## Task directions
Edit the rows from the start through the line containing "estendendo le stesse", changing "інвертор" to "перетворювач" and leaving everything else unchanged.

## Listed entries
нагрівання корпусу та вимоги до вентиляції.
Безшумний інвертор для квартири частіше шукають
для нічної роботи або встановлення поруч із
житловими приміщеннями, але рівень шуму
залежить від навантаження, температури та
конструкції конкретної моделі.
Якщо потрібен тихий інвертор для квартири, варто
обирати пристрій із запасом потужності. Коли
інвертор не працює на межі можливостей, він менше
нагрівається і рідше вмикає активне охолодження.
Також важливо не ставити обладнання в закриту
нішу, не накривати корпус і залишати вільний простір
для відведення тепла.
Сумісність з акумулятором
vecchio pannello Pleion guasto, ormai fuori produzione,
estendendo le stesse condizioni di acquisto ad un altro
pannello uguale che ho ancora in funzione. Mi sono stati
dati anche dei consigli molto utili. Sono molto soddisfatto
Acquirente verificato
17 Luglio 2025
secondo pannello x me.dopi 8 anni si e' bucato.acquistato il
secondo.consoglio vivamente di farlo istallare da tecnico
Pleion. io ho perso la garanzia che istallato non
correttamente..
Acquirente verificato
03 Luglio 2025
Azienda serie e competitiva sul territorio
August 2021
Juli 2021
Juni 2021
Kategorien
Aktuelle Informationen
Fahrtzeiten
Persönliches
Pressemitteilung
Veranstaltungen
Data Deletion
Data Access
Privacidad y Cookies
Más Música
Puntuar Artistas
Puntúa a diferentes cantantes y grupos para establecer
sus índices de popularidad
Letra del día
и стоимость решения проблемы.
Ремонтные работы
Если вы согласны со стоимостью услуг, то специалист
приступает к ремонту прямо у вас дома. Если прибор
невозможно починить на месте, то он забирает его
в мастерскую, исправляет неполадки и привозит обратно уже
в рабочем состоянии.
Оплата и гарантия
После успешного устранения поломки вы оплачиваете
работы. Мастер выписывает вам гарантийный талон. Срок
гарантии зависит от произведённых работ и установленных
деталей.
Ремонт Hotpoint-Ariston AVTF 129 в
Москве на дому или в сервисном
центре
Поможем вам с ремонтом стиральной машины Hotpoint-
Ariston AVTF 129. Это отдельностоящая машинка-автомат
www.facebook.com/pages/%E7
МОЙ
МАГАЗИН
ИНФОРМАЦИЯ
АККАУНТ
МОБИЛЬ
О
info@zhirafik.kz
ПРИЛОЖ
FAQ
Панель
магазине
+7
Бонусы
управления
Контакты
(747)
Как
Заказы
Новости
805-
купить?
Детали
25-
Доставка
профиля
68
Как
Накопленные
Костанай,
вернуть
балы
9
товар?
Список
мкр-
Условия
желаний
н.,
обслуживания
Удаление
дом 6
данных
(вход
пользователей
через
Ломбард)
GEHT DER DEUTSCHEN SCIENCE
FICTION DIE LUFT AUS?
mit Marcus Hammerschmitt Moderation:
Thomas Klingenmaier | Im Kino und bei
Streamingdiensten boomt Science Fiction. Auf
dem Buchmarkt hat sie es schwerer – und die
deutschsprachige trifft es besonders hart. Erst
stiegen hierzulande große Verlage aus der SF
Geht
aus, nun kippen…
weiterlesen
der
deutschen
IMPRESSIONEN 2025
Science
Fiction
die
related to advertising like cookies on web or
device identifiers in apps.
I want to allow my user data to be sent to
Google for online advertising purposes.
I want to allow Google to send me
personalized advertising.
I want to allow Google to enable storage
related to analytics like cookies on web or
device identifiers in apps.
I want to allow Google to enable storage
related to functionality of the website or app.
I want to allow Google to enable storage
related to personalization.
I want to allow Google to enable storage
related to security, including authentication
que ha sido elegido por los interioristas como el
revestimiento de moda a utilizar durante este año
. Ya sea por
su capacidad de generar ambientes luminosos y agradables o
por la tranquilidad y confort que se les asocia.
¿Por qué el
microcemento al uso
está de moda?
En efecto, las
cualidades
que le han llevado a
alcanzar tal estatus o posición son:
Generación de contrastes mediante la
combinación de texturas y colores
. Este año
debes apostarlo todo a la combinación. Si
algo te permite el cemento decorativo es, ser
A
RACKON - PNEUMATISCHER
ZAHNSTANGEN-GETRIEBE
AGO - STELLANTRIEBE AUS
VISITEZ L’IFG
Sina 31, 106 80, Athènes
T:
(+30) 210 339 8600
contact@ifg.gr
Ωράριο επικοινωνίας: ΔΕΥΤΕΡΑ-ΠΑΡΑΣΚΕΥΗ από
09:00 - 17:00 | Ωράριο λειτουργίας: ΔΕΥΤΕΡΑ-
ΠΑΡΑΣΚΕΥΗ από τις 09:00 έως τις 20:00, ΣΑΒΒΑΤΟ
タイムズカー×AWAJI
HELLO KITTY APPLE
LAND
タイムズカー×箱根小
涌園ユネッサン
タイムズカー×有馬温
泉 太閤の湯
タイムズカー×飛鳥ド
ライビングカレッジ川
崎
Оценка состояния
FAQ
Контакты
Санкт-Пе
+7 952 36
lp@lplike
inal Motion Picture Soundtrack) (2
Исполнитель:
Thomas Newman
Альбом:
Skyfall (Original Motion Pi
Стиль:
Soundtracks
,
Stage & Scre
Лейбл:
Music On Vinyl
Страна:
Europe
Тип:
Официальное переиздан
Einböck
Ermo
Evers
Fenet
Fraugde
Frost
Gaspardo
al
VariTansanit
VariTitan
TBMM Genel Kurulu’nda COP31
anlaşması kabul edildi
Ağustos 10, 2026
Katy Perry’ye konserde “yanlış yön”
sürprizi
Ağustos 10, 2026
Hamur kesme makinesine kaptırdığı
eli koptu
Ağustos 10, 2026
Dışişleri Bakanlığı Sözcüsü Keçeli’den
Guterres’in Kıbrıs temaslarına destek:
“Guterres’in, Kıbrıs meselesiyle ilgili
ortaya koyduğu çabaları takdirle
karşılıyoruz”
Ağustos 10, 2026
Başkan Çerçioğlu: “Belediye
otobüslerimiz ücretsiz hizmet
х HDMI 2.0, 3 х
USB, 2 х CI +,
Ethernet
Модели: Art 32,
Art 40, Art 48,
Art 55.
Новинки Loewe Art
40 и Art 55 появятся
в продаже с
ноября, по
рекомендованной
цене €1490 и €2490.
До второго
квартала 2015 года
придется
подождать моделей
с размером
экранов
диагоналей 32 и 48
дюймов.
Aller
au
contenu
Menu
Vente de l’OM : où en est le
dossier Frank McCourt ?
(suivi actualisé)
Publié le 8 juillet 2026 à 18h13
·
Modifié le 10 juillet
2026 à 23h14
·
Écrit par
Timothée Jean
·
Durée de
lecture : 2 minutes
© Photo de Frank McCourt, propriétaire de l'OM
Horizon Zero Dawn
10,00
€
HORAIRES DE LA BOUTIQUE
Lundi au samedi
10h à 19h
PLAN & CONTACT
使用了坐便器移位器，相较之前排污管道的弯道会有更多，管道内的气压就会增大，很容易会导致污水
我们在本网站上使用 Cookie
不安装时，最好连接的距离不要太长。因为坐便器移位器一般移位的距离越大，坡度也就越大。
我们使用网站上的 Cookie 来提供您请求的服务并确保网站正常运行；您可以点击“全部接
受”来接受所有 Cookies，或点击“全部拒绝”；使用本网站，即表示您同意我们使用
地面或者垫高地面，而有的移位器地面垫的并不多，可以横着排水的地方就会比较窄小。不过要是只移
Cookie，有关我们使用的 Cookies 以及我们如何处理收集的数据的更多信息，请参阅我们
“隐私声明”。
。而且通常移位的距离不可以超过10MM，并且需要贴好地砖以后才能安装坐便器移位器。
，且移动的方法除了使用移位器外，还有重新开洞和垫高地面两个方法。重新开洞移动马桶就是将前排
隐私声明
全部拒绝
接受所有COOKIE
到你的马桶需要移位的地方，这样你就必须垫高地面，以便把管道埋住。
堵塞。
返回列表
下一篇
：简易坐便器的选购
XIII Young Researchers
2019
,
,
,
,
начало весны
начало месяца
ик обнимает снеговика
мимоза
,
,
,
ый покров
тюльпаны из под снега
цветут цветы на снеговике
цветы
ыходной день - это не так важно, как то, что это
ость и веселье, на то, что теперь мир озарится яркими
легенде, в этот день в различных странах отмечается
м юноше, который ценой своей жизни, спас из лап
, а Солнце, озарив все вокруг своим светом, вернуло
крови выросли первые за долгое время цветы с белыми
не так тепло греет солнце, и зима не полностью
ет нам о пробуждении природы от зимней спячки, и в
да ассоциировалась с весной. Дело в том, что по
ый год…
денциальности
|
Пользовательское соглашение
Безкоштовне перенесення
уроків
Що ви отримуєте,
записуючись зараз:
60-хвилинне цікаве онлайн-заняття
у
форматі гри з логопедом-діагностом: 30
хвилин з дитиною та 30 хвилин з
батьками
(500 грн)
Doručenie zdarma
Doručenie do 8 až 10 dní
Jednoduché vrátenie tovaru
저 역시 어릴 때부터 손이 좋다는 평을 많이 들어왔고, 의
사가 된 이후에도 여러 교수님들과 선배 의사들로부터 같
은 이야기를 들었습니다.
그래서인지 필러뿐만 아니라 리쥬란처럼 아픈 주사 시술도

## Response below
нагрівання корпусу та вимоги до вентиляції.
Безшумний перетворювач для квартири частіше шукають
для нічної роботи або встановлення поруч із
житловими приміщеннями, але рівень шуму
залежить від навантаження, температури та
конструкції конкретної моделі.
Якщо потрібен тихий перетворювач для квартири, варто
обирати пристрій із запасом потужності. Коли
перетворювач не працює на межі можливостей, він менше
нагрівається і рідше вмикає активне охолодження.
Також важливо не ставити обладнання в закриту
нішу, не накривати корпус і залишати вільний простір
для відведення тепла.
Сумісність з акумулятором
vecchio pannello Pleion guasto, ormai fuori produzione,
estendendo le stesse condizioni di acquisto ad un altro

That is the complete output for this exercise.